Parecer elaborado pela assessoria técnica do tribunal, ao qual o Estadão/Broadcast, sistema de notícias em tempo real do Grupo Estado, teve acesso, aponta que a prorrogação das eleições não pode barrar a candidatura de políticos classificados como ficha-suja apenas até outubro. O entendimento tem o apoio de ao menos três dos sete ministros que compõem o TSE. Segundo um integrante do tribunal, normas restritivas de direito não merecem interpretações elásticas.
Condenados em órgãos colegiados por abuso de poder econômico e político – a partir de práticas como compra de voto e uso indevido da máquina pública – não podem se candidatar a cargos públicos por um período de oito anos.
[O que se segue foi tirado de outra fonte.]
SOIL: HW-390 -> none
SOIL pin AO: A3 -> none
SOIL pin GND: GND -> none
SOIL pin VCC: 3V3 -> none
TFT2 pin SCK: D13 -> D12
Desta forma, caso o primeiro turno de 2020 ocorresse em 4 de outubro, conforme previsto, esses políticos ainda estariam inelegíveis.
Segundo o parecer, os prazos de inelegibilidade devem observar o critério da data, e qualquer mudança nesse sentido exigiria aprovação do Congresso Nacional, que já se negou a alterar regras da Lei da Ficha Limpa em função da pandemia.
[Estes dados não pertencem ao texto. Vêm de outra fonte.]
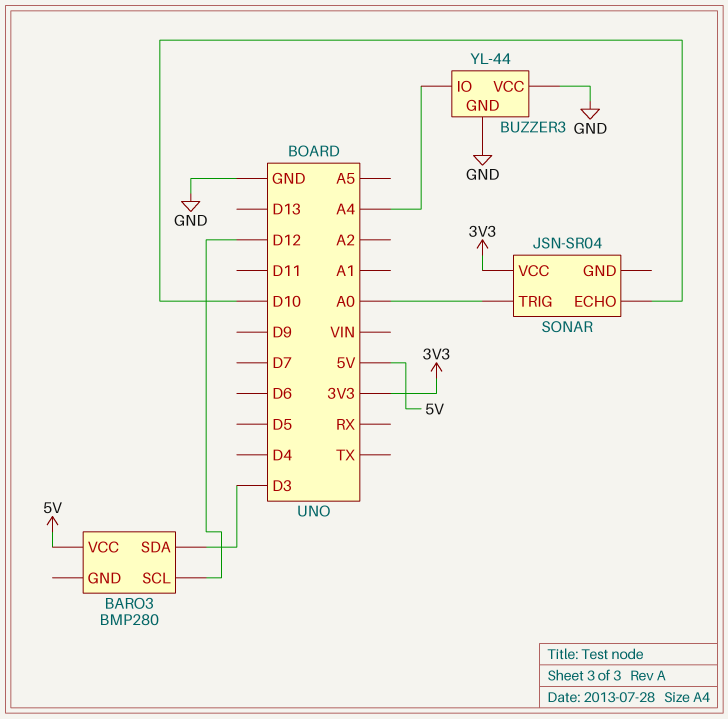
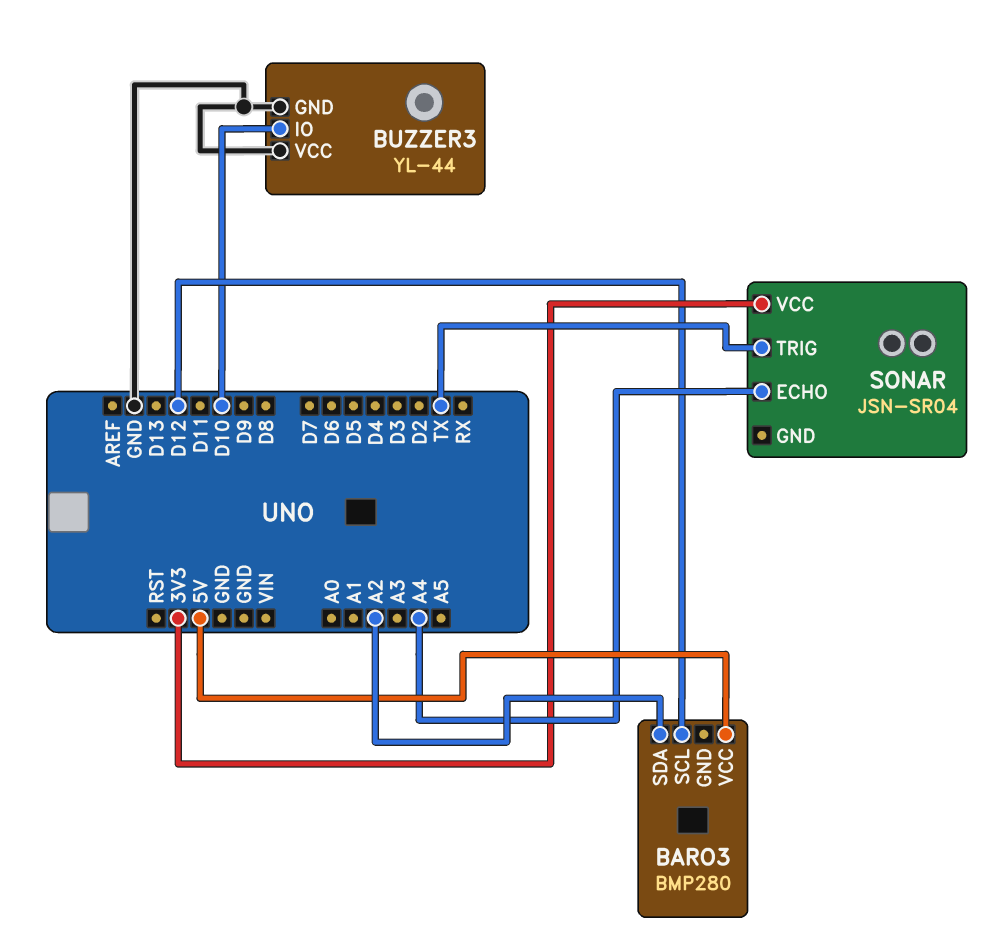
BARO3 pin SDA: D3 -> A2
BUZZER3 pin IO: A4 -> D10
SONAR pin ECHO: D10 -> A4
SONAR pin TRIG: A0 -> TX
“Por todo o exposto, consideram-se aplicáveis às eleições 2020 as disposições das súmulas 19 e 69 deste tribunal superior (que trazem regras sobre a aplicação da lei), de modo que a contagem dos prazos de inelegibilidade deve observância ao critério dia a dia”, ressalta o documento, que é só consultivo.
Provocado pelo deputado federal Célio Studart (PV-CE), o TSE deve julgar nos próximos meses uma consulta feita com base em questionamentos do Movimento de Combate à Corrupção Eleitoral (MCCE) a respeito da aplicação da lei nestas eleições.
O parlamentar sustenta que tanto o Senado quanto a Câmara Federal falharam em não pormenorizar a questão, apesar dos esforços durante a votação da Proposta de Emenda à Constituição que adiou as eleições.
No Senado, os parlamentares foram cobrados, mas decidiram não mudar os prazos da Ficha Limpa. Em sessão com o presidente do TSE, Luís Roberto Barroso, o diretor do MCCE, Melillo Dinis, solicitou a mudança, mas não obteve sucesso.
No parecer, a assessoria técnica do TSE considera ter havido uma escolha por parte do Congresso “pela manutenção das disposições legais e jurisprudenciais aplicáveis ao caso”.
O diretor de Assuntos Técnicos e Jurídicos da Presidência do Senado, Carlos Eduardo Frazão, pontuou que mudanças na aplicação da lei não poderiam ter sido determinadas pelos parlamentares durante a PEC. “Seria um jabuti às avessas”, afirmou. “Ninguém está postergando porque quer que determinados candidatos concorram, mas porque estamos em pandemia.”